I have data from 6 different treatments, with sampling repeated 8 times over 3 years (no missing data points). My individual bins from each treatment are equally split in 7 randomly distributed blocks. To analyze, I am using a Mixed Model (nlme package).
Example of the data :
bin treatment Bloc date CONTAM
b1 TR_A 1 t0 4.753038458
b2 TR_A 2 t0 4.709589136
b3 TR_A 3 t0 4.72668357
b4 TR_A 4 t0 4.647430928
b5 TR_A 5 t0 4.670129151
b6 TR_A 6 t0 4.647430928
b7 TR_A 7 t0 4.811256762
b8 TR_B 1 t0 4.551238194
b9 TR_B 2 t0 4.662660293
b10 TR_B 3 t0 4.753038458
b11 TR_B 4 t0 4.69554541
b12 TR_B 5 t0 4.69554541
Packages used:
nlme ; lattice ; nortest ; multcomp
Here is the script I am currently using:
mod.lme=lme(CONTAM~Treatment*date,random=~1|bloc/bin,data=data)
summary(mod.lme)
anova(mod.lme)
summary(glht(mod.lme, linfct=mcp(Treatment = "Tukey")), test = adjusted(type = "bonferroni"))
This works just fine (ANOVA<0.001) but is not giving me the information I need.
-> I obtain an overall Tukey, but since I am dealing with degradation data I expect the treatments to be similar at the beginning and end, but DIFFERENT in the middle.
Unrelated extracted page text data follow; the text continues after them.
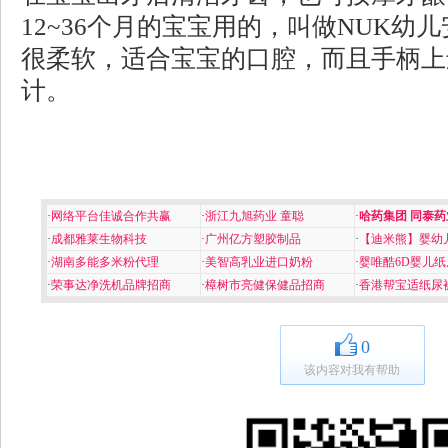
12~36个月的宝宝用的，叫做NUK幼
很柔软，适合宝宝的口腔，而且手柄上
计。
·
网络平台佳诚合作共赢
·
浙江九旭药业 童聪
·
哈药集团 同泰药
·
成都雅莱生物科技
·
广州亿方塑胶制品
·
【迪米熊】婴幼
·
湖南多能多米粉代理
·
美智高乳业进口奶粉
·
婴唯酷6D婴儿纸
·
荣事达净洗机品牌招商
·
樟树市亮健保健品招商
·
香港帮宝适纸尿
0
该内容对我有帮助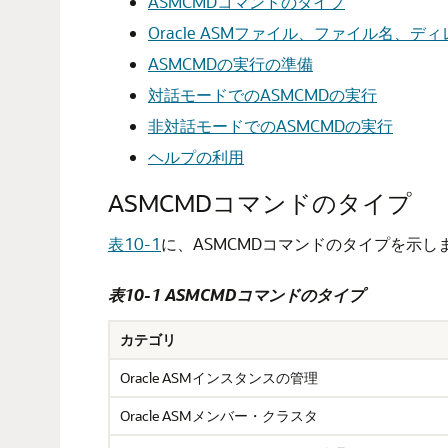
ASMCMDコマンドのタイプ
Oracle ASMファイル、ファイル名、
ASMCMDの実行の準備
対話モードでのASMCMDの実行
非対話モードでのASMCMDの実行
ヘルプの利用
ASMCMDコマンドのタイプ
表10-1
に、ASMCMDコマンドのタイプを示し
表10-1 ASMCMDコマンドのタイプ
カテゴリ
Oracle ASMインスタンスの管理
Oracle ASMメンバー・クラスタ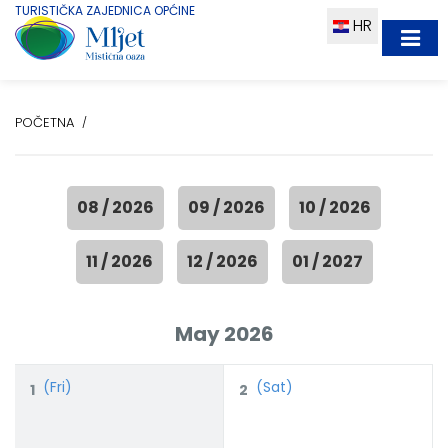
TURISTIČKA ZAJEDNICA OPĆINE
HR
POČETNA
08 / 2026
09 / 2026
10 / 2026
11 / 2026
12 / 2026
01 / 2027
May 2026
(Fri)
(Sat)
1
2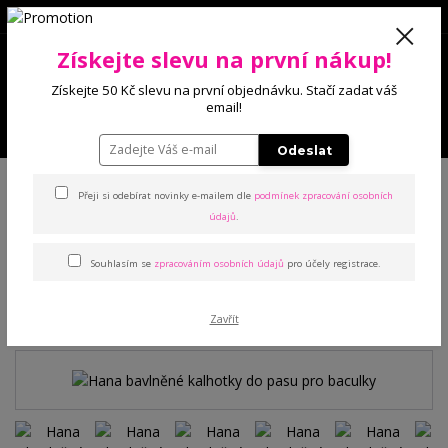
0
Získejte slevu na první nákup!
0 Kč
Získejte 50 Kč slevu na první objednávku. Stačí zadat váš
email!
Menu
Odeslat
Úvod
Kalhotky
Klasické
Hana bavlněné kalhotky do pasu pro baculky
Přeji si odebírat novinky e-mailem dle
podmínek zpracování osobních
údajů
.
Hana bavlněné kalhotky do
Souhlasím se
zpracováním osobních údajů
pro účely registrace.
pasu pro baculky
TOP produkt
Zavřít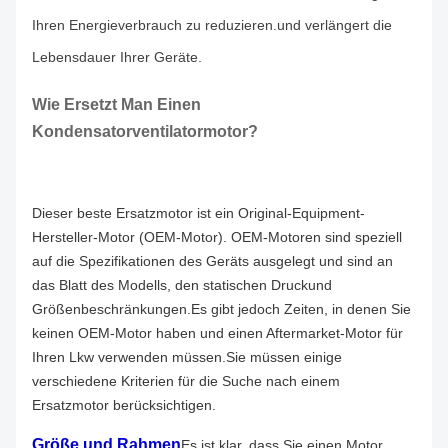
Ihren Energieverbrauch zu reduzieren.und verlängert die
Lebensdauer Ihrer Geräte.
Wie Ersetzt Man Einen
Kondensatorventilatormotor?
Dieser beste Ersatzmotor ist ein Original-Equipment-
Hersteller-Motor (OEM-Motor). OEM-Motoren sind speziell
auf die Spezifikationen des Geräts ausgelegt und sind an
das Blatt des Modells, den statischen Druckund
Größenbeschränkungen.
Es gibt jedoch Zeiten, in denen Sie
keinen OEM-Motor haben und einen Aftermarket-Motor für
Ihren Lkw verwenden müssen.Sie müssen einige
verschiedene Kriterien für die Suche nach einem
Ersatzmotor berücksichtigen.
Größe und Rahmen
Es ist klar, dass Sie einen Motor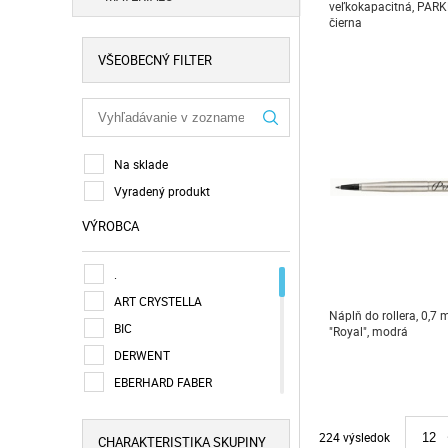
veľkokapacitná, PARKE
čierna
VŠEOBECNÝ FILTER
Na sklade
Vyradený produkt
VÝROBCA
.
ART CRYSTELLA
Náplň do rollera, 0,7
BIC
"Royal", modrá
DERWENT
EBERHARD FABER
EDDING
FABER-CASTELL
224 výsledok
12
CHARAKTERISTIKA SKUPINY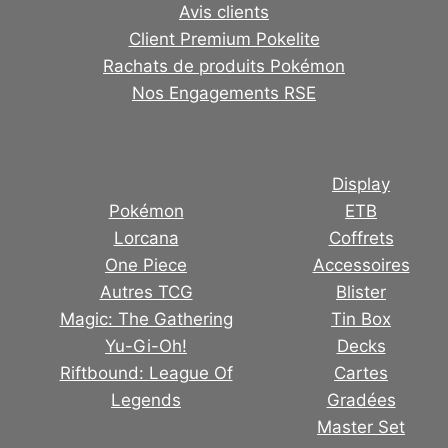
Avis clients
Client Premium Pokelite
Rachats de produits Pokémon
Nos Engagements RSE
Display
Pokémon
ETB
Lorcana
Coffrets
One Piece
Accessoires
Autres TCG
Blister
Magic: The Gathering
Tin Box
Yu-Gi-Oh!
Decks
Riftbound: League Of
Cartes
Legends
Gradées
Master Set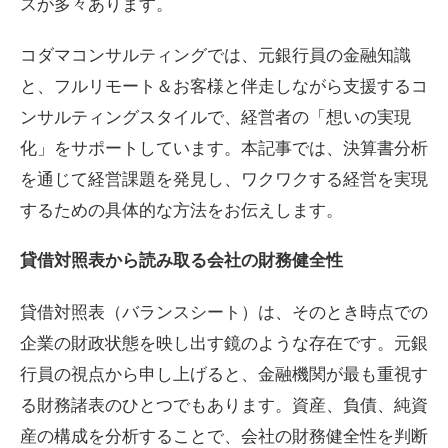
スが多々あります。
コダマコンサルティングでは、元銀行員の金融知識
と、フルリモート＆お客様と伴走しながら支援するコ
ンサルティングスタイルで、経営者の「想いの実現
化」をサポートしています。本記事では、決算書分析
を通じて経営課題を発見し、ワクワクする経営を実現
するための具体的な方法をお伝えします。
貸借対照表から読み取る会社の財務健全性
貸借対照表（バランスシート）は、そのとき時点での
企業の財政状態を映し出す鏡のような存在です。元銀
行員の視点から申し上げると、金融機関が最も重視す
る財務諸表のひとつでもあります。資産、負債、純資
産の構成を分析することで、会社の財務健全性を判断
----> Therefore, I am seeking a test that will give me the RANKED (a, ab, bc...) Tukey results PER sampling date, while taking in consideration that this is a repeated measures model.
Any ideas? :)
Thanks!
FYI, I've attempted the solutions from this question: post hoc test for a two way mixed model anova
library(GAD)
snk.test(mod.lme, term="Treatment*date", among="Treatment", within="date")
My inconclusive result : # Error in object$model[, 2:(length(object$x) + 1)] : incorrect number of dimensions
This second one gives me a huge output, but not the one I need.
library(lsmeans)
summary(lsmeans(mod.lme, pairwise~Treatment*date), infer=TRUE)
Try this:
Obtain the LS means:
library("lsmeans")
mod.lsm <- lsmeans::lsmeans(mod.lme, ~ Treatment * date)
(Calling lsmeans::lsmeans
prevents it from using the same function in the lmerTest package, if it happens to be loaded.)
List the LS means:
mod.lsm
Do pairwise comparisons, separately for each date
:
pairs(mod.lsm, by = "date")
(The default result shows $t$ tests and adjusted $P$ values using the Tukey method.)